Childcare assets have risen to prominence during the COVID-19 pandemic, as a mixture of supply, demand and Government assistance has created a hotbed of investor activity.

The importance of childcare has been demonstrated by the fact that centres have remained open throughout the COVID-19-induced lockdowns and related restrictions.

The Federal Government gives about $9 billion per year through the Child Care Subsidy and beginning in FY23, an extra $1.7 billion per year will be allocated to increase childcare affordability.

The increased funds are aimed at lower-to-middle-income households and are projected to assist around 250,000 people, saving an average household $2200 each year.

The demand for the asset was evident in the recent sales campaign for a portfolio of 21 early education investments located in Perth and Melbourne, marketed by CBRE, Savills and Burgess Rawson.

Julian Heatherich from Savills Melbourne said all 21 properties were under contract, with significant buyer interest across all markets, including pitches to acquire all 21 sites.
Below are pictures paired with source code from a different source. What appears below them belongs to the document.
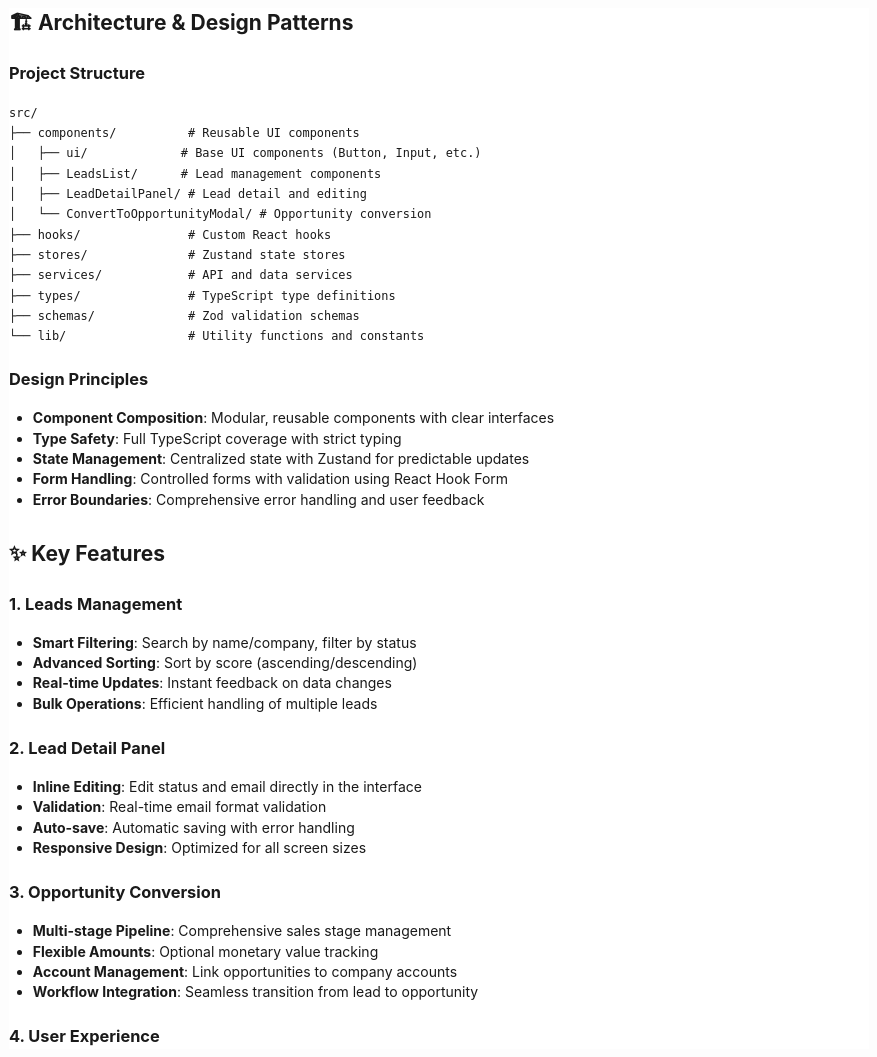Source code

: ## 🏗️ Architecture & Design Patterns

### Project Structure

```
src/
├── components/          # Reusable UI components
│   ├── ui/             # Base UI components (Button, Input, etc.)
│   ├── LeadsList/      # Lead management components
│   ├── LeadDetailPanel/ # Lead detail and editing
│   └── ConvertToOpportunityModal/ # Opportunity conversion
├── hooks/               # Custom React hooks
├── stores/              # Zustand state stores
├── services/            # API and data services
├── types/               # TypeScript type definitions
├── schemas/             # Zod validation schemas
└── lib/                 # Utility functions and constants
```

### Design Principles

- **Component Composition**: Modular, reusable components with clear interfaces
- **Type Safety**: Full TypeScript coverage with strict typing
- **State Management**: Centralized state with Zustand for predictable updates
- **Form Handling**: Controlled forms with validation using React Hook Form
- **Error Boundaries**: Comprehensive error handling and user feedback

## ✨ Key Features

### 1. Leads Management

- **Smart Filtering**: Search by name/company, filter by status
- **Advanced Sorting**: Sort by score (ascending/descending)
- **Real-time Updates**: Instant feedback on data changes
- **Bulk Operations**: Efficient handling of multiple leads

### 2. Lead Detail Panel

- **Inline Editing**: Edit status and email directly in the interface
- **Validation**: Real-time email format validation
- **Auto-save**: Automatic saving with error handling
- **Responsive Design**: Optimized for all screen sizes

### 3. Opportunity Conversion

- **Multi-stage Pipeline**: Comprehensive sales stage management
- **Flexible Amounts**: Optional monetary value tracking
- **Account Management**: Link opportunities to company accounts
- **Workflow Integration**: Seamless transition from lead to opportunity

### 4. User Experience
“The overall demand is as strong as it has ever been, and there is a significant number of new players – large scale groups – trying to get portfolios together,” he said.

“We are seeing far greater and wider interest across different buyer types in childcare assets, and that has been pretty evident this year.”

Government funding has also played a large part in interest, with investors seeing the asset class as secure, according to Mr Heatherich.

According to Australian Children’s Education and Care Quality Authority data, there are 8332 Learning Development Centres, an increase of 297 for FY21.

The 3.7 per cent annual growth rate has slowed from the 3.8 per cent growth rate seen in FY20. The slowing of supply growth is indicated by the fact that 159 new centres opened between January and June 2021, which is lower than the previous year’s equivalent period.

However more families are using childcare centres, according to the Department of Education. The percentage of children under the age of five who attend a child care centre has increased from 39 per cent in 2011 to 45 per cent by December 2020.

Transactions in the asset class are also heating up, with more than $1.8 billion in child care assets having changed hands since 2015, according to JLL, with 2021 year-to-date sales volumes already surpassing overall sales volumes for 2020.

Assets worth more than $170 million changed hands in the six months leading up to June 30, 2021, with recent sales in the second quarter of the year averaging initial yields of 5.33 per cent nationally.

Mr Heatherich said when he sold childcare portfolios in 2017, interest primarily came from private investors. However he noted the pool of investors had now expanded.

Long leases are a factor in the class and Mr Heatherich said the assets in the portfolio enjoyed 15-20 year-long leases, a factor that interested many parties.

Charter Hall Social Infrastructure REIT recently agreed to give major operator Goodstart 20-year leases with set yearly increases on 48 buildings throughout their portfolio.

Arena REIT, meanwhile, recently renegotiated 87 leases with Goodstart, extending the lease periods to 25 years.

Joining ARENA and Charter Hall is Home Consortium’s HealthCo fund, which recently listed, and Federation Asset Management’s Federation Education REIT

According to JLL’s Australian Child Care Market Update, the market for child care real estate in Australia is projected to be worth more than $28 billion.

Small individual asset sizes had increased liquidity by allowing a wider spectrum of investors to engage in the market, the report noted.

A-REITs only account for around seven per cent of the total market, with private investors, syndicates, funds and owner-operators controlling the rest of the investable universe.